The men in the tops, usually responsible for working the sails, were issued with
small arms so as to direct fire down on the enemy. Below, on the main deck,
Leech was stationed at the fifth gun, where he was responsible for ensuring that
his gun was supplied with powder by running up and down the ladders to and
from the magazine with cartridges covered by his jacket. The ship was then
manoeuvred to enable the starboard guns to come into action, with a telltale
sound indicating the start of the engagement. Leech recorded that:
A strange noise, such as I had never heard before, next arrested my
attention; it sounded like the tearing of sails, just over our heads. This I
soon ascertained to be the wind of the enemy's shot. The firing, after a
few minutes' cessation, recommenced. The roaring of cannon could now
be heard from all parts of our trembling ship, and, mingling as it did with
that of our foes, it made a most hideous noise.
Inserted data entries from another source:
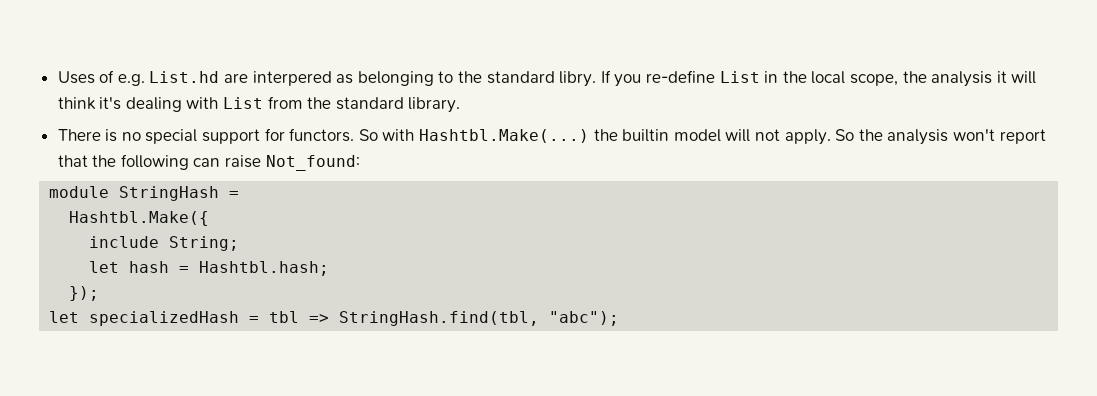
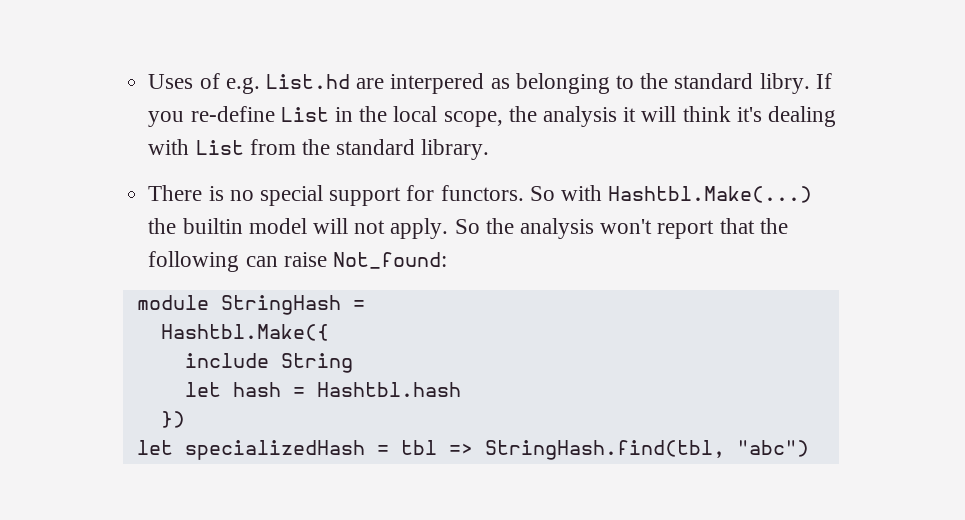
[169,236,240,251] String; -> [280,353,353,373] String
[199,261,330,276] [69,286,100,301] Hashtbl.hash; // }); -> [316,382,461,397] [160,411,185,428] Hashtbl.hash // })
[549,311,620,326] "abc"); -> [736,440,809,457] "abc")

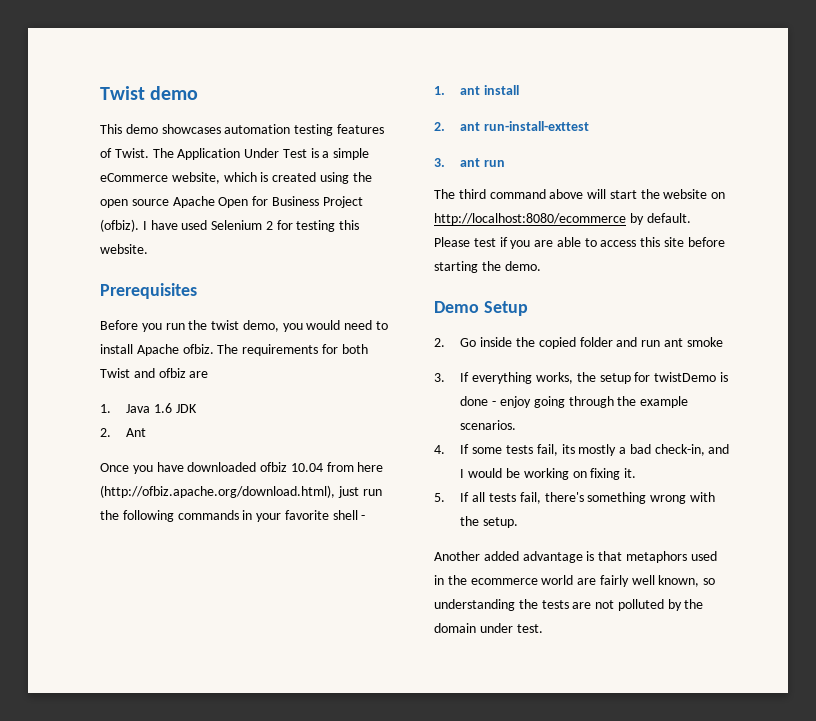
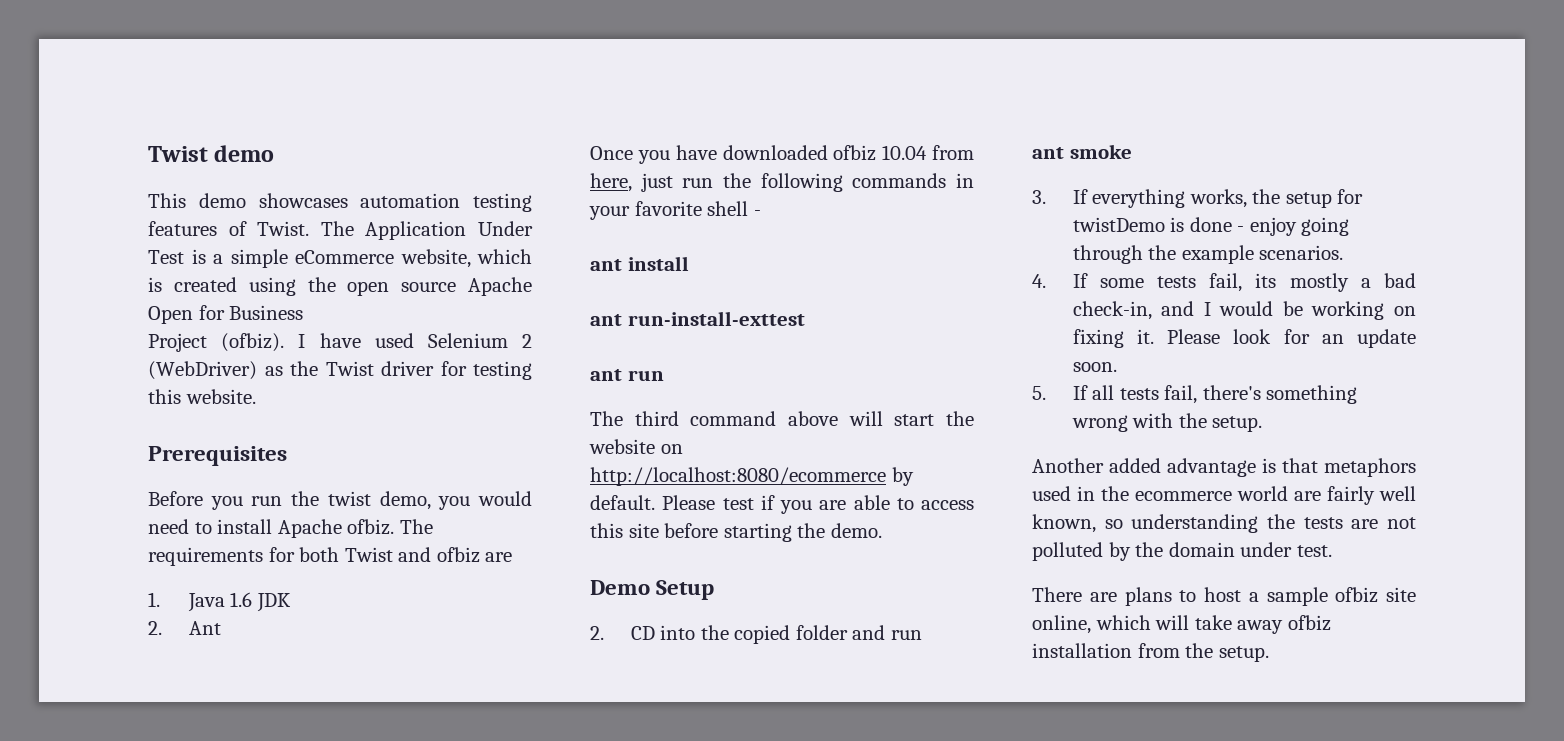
(319, 201) none -> (304, 312) //
(273, 225) none -> [148,361,434,380] (WebDriver) as the Twist driver
[357,462,384,472] [100,485,335,498] here (http://ofbiz.apache.org/download.html), -> [590,173,632,192] here,
[434,86,445,95] 1. -> (761, 213) none
[434,122,445,131] 2. -> (689, 263) none
[434,158,445,167] 3. -> (805, 318) none
[460,337,513,347] Go inside -> [630,625,696,640] CD into
(661, 343) none -> (922, 635) //
(637, 473) none -> [1167,329,1416,348] [1072,362,1117,372] Please look for an update soon.
(543, 628) none -> [1032,587,1416,606] [1032,615,1331,634] [1032,643,1269,662] // There are plans to host a sample ofbiz site online, which will take away ofbiz installation from the setup.

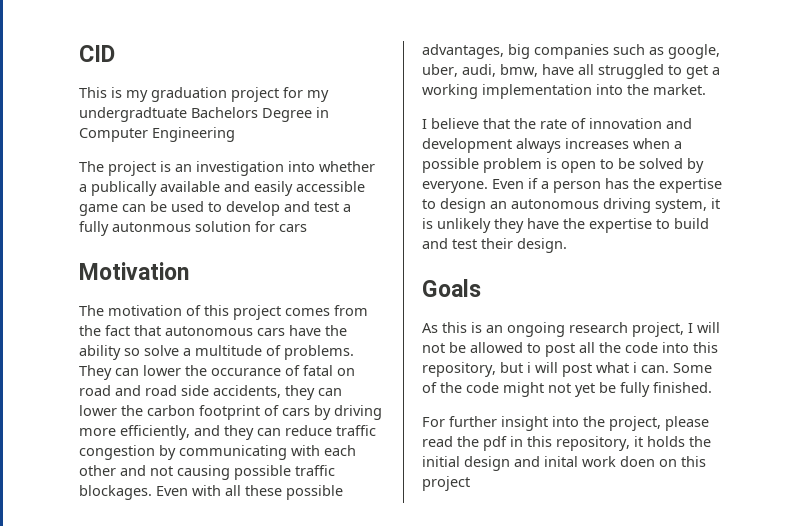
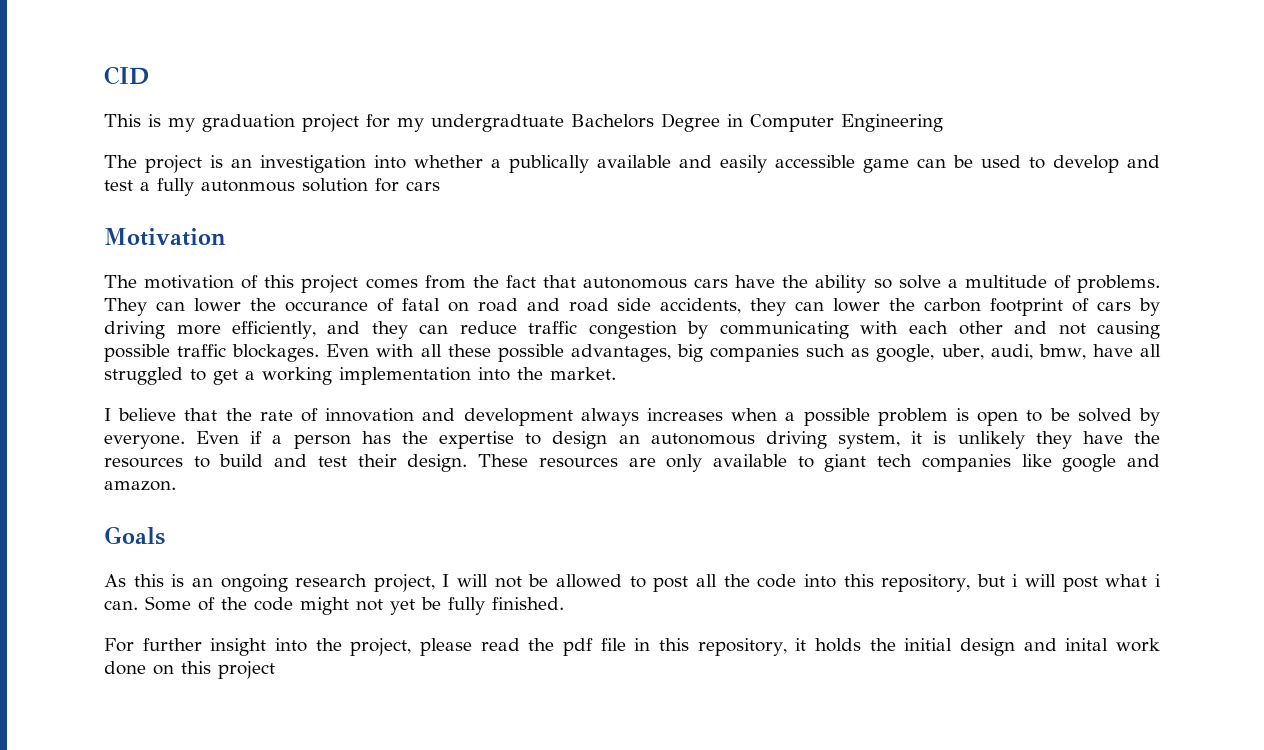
[589,218,652,233] expertise -> [104,457,183,468] resources
(567, 245) none -> [478,454,1160,472] [104,481,176,491] These resources are only available to giant tech companies like google and amazon.
(507, 443) none -> [600,638,626,651] file
[620,456,655,467] doen -> [104,661,146,675] done

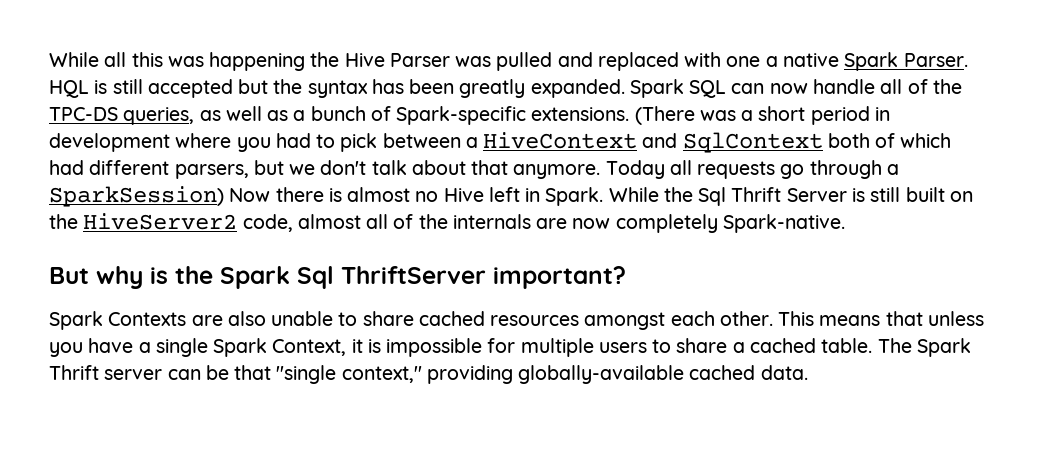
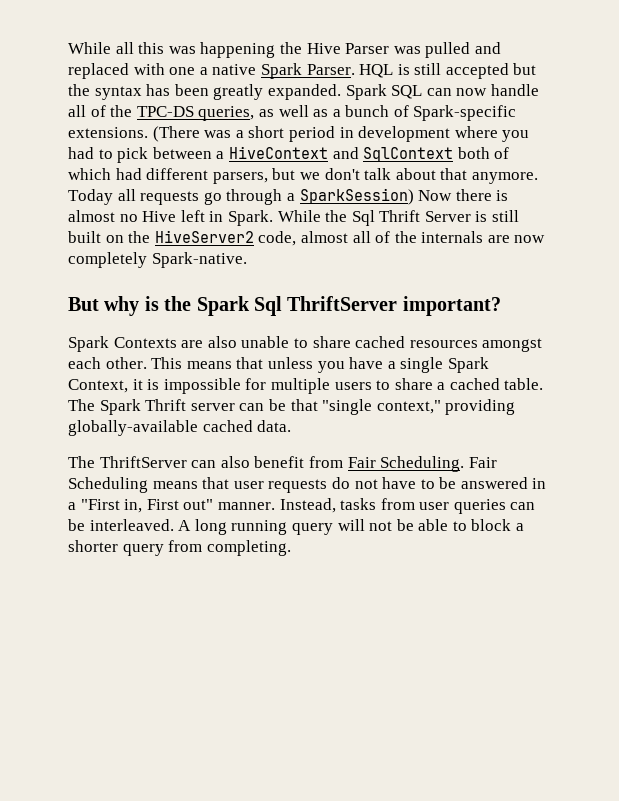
(808, 372) none -> [68,456,497,472] [68,477,547,493] [68,498,536,514] [68,519,525,535] [68,540,291,556] // The ThriftServer can also benefit from Fair Scheduling. Fair Scheduling means that user requests do not have to be answered in a "First in, First out" manner. Instead, tasks from user queries can be interleaved. A long running query will not be able to block a shorter query from completing.

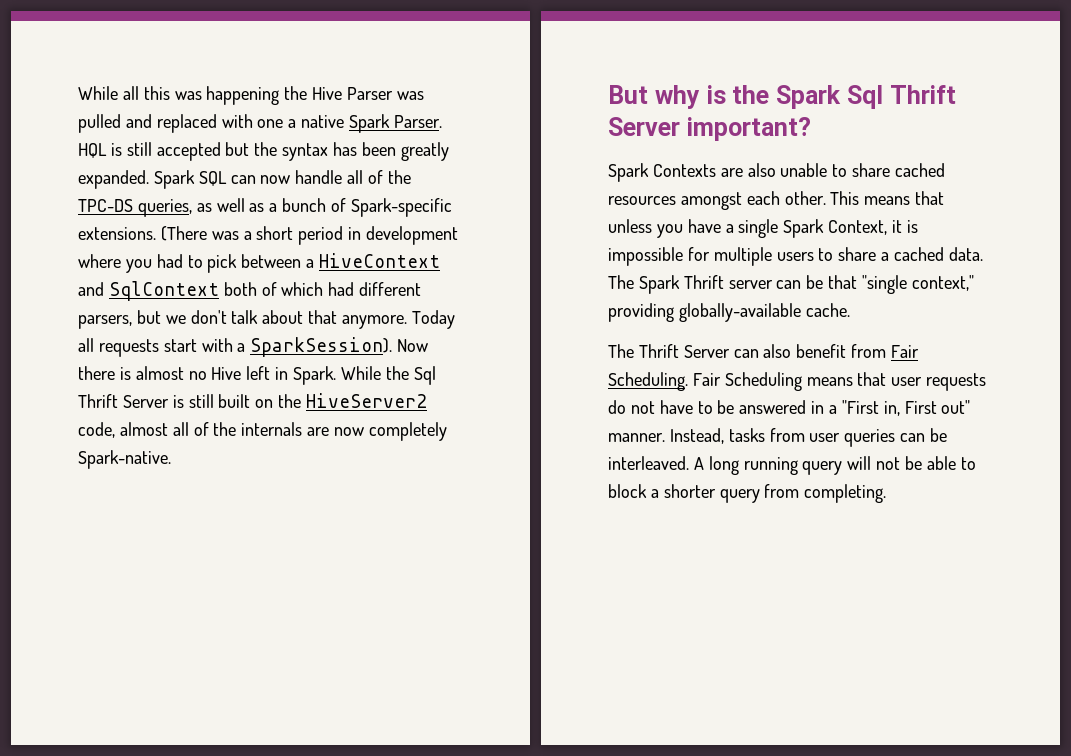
[203,188,414,205] go through a SparkSession) -> [163,337,393,357] start with a SparkSession).
[287,296,398,311] ThriftServer -> [889,85,956,104] [608,117,680,136] Thrift Server
[504,378,544,390] table. -> [948,247,983,261] data.
[202,420,292,432] [68,456,187,468] cached data. // The ThriftServer -> [805,303,850,317] [608,344,730,358] cache. // The Thrift Server

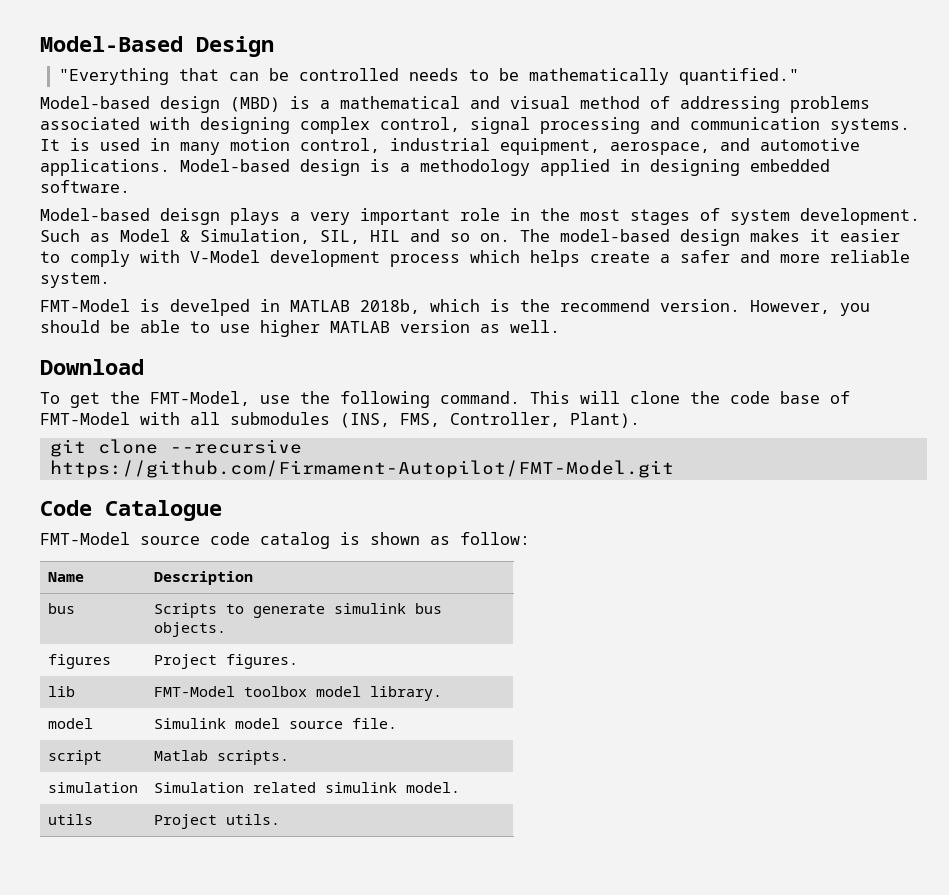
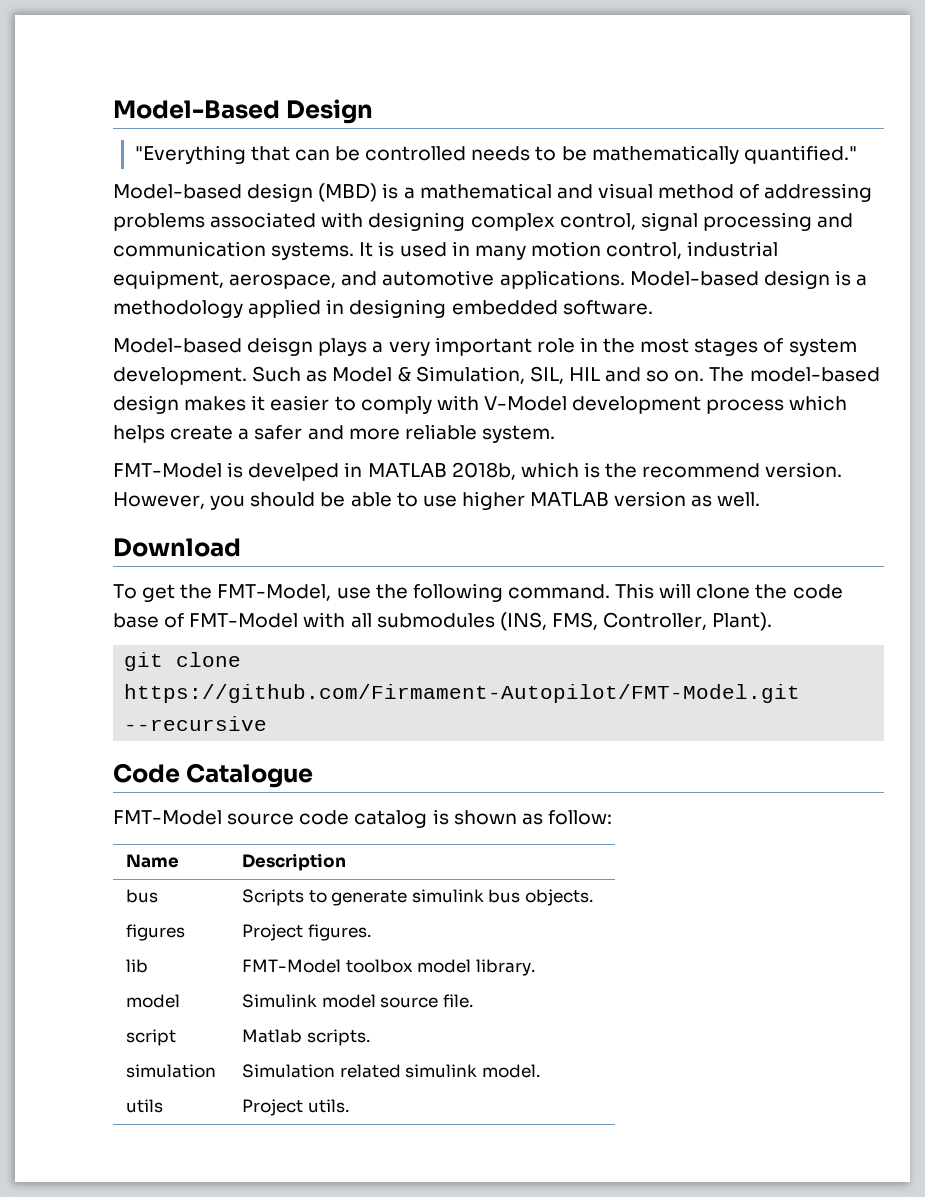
(158, 446) none -> [124,684,801,703] https://github.com/Firmament-Autopilot/FMT-Model.git
[49,460,674,478] https://github.com/Firmament-Autopilot/FMT-Model.git -> (268, 723) none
By-and-by I heard the shot
strike the sides of our ship; the whole scene grew indescribably confused
and horrible; it was like some awfully tremendous thunder-storm, whose
deafening roar is attended by incessant streaks of lightning, carrying
death in every flash and strewing the ground with the victims of its
wrath; only, in our case, the scene was rendered more horrible than that,
by the presence of torrents of blood which dyed our decks.
Throughout the fight Leech heard the cries of the wounded all around him some
men dismembered by shot and others disfigured by flying splinters. The
wounded were carried below to the cockpit, the dead heaved overboard. One
of the powder monkeys was severely burned in the face when a cartridge in his
hands caught fire. 'In this pitiable situation,' Leech wrote, 'the agonized boy
lifted up both hands, as if imploring relief, when a passing shot instantly cut
him in two.' One of the other members of the gun crew lost his hands to a
passing shot, followed by a second which opened his bowels. With no hope of
survival, he was thrown overboard by his comrades:
Such was the terrible scene, amid which we kept on our shouting and
firing. Our men fought like tigers. Some of them pulled off their jackets,
others their jackets and vests; while some, still more determined, had
taken off their shirts, and, with nothing but a handkerchief tied round
the waistbands of their trowsers, fought like heroes.




 
Men aboard ship, frightened though they might have been, had no means of
escape from the combination of shouts, screams, smoke and the roar of gunfire.
There was little choice but to carry out the tasks for which they had been
trained, as Leech further observed:
We all appeared cheerful, but I know that many a serious thought ran
through my mind ... To run from our quarters would have been certain
death from the hands of our own officers; to give way to gloom, or to
show fear, would do no good, and might brand us with the name of
cowards, and ensure certain defeat. Our only true philosophy, therefore,
was to make the best of our situation by fighting bravely and cheerfully.
Soldiers and sailors throughout history have sought protection in battle through
prayer. Even those, like Leech, who had no particular religious dispositions, still
sought divine intervention when faced with the imminent prospect of death:
I thought a great deal ... of the other world; every groan, every falling man,
told me that the next instant I might be before the Judge of all the earth.
For this, I felt unprepared; but being without any particular knowledge of
religious truth, I satisfied myself by repeating again and again the Lord's
prayer and promising that if spared I would be more attentive to religious
duties than ever before. This promise I had no doubt, at the time, of
keeping; but I have learned since that it is easier to make promises amidst
the roar of the battle's thunder, or in the horrors of shipwreck, than to keep
them when danger is absent and safety smiles upon our path.
As fate would have it, her American adversary easily outgunned the Macedonian,
and Leech, together with the remainder of the crew, was taken prisoner.